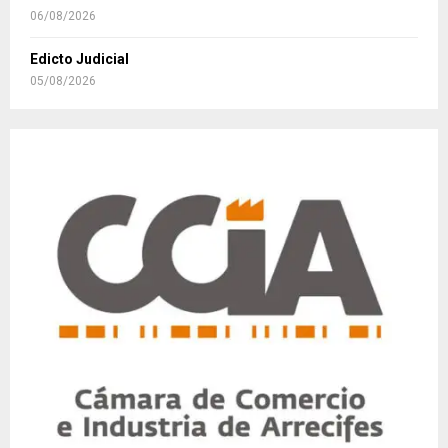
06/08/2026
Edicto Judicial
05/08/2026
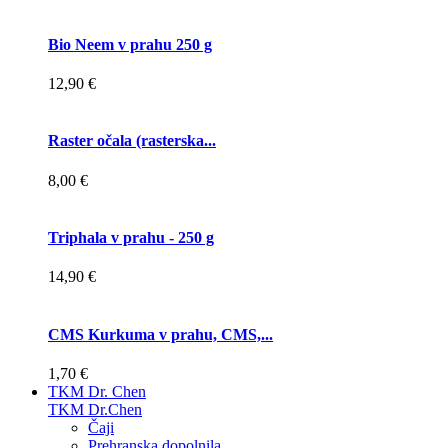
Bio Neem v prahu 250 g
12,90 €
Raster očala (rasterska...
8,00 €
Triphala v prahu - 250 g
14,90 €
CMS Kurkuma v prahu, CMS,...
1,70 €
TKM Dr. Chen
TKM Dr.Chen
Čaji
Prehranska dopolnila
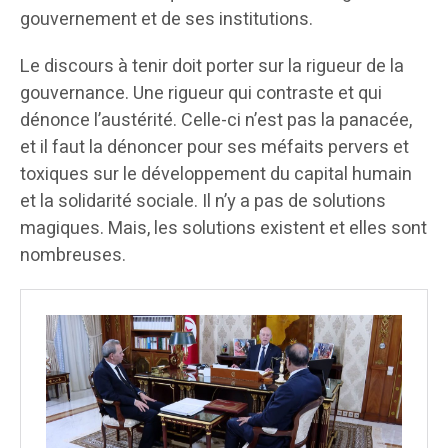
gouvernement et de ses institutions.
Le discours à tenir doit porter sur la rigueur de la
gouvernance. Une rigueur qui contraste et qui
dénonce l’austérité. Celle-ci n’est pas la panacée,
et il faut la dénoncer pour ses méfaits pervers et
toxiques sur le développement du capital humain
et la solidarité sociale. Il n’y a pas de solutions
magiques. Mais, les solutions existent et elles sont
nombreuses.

*****

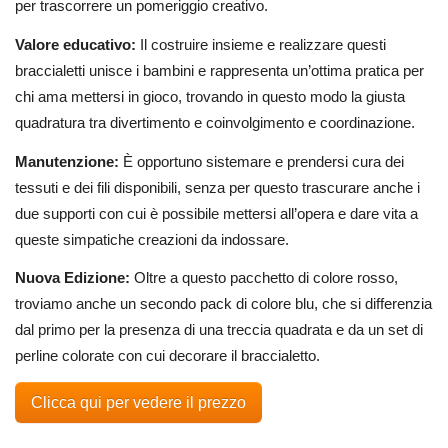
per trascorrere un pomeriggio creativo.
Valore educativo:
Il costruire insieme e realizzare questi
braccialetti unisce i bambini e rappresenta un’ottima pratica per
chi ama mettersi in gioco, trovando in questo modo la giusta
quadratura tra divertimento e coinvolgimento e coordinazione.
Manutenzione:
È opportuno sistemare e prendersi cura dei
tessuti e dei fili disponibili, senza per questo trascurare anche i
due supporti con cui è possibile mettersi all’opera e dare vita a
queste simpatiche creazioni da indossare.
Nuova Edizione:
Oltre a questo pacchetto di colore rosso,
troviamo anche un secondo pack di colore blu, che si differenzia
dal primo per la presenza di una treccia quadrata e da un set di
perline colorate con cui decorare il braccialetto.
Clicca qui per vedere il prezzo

*****

#### WHAT YOU ARE ASKED TO DO
Go through the listing above line by line and say how many lines hold the word "mettersi". Reply with that number only.

#### ANSWER FOR THIS EXERCISE
2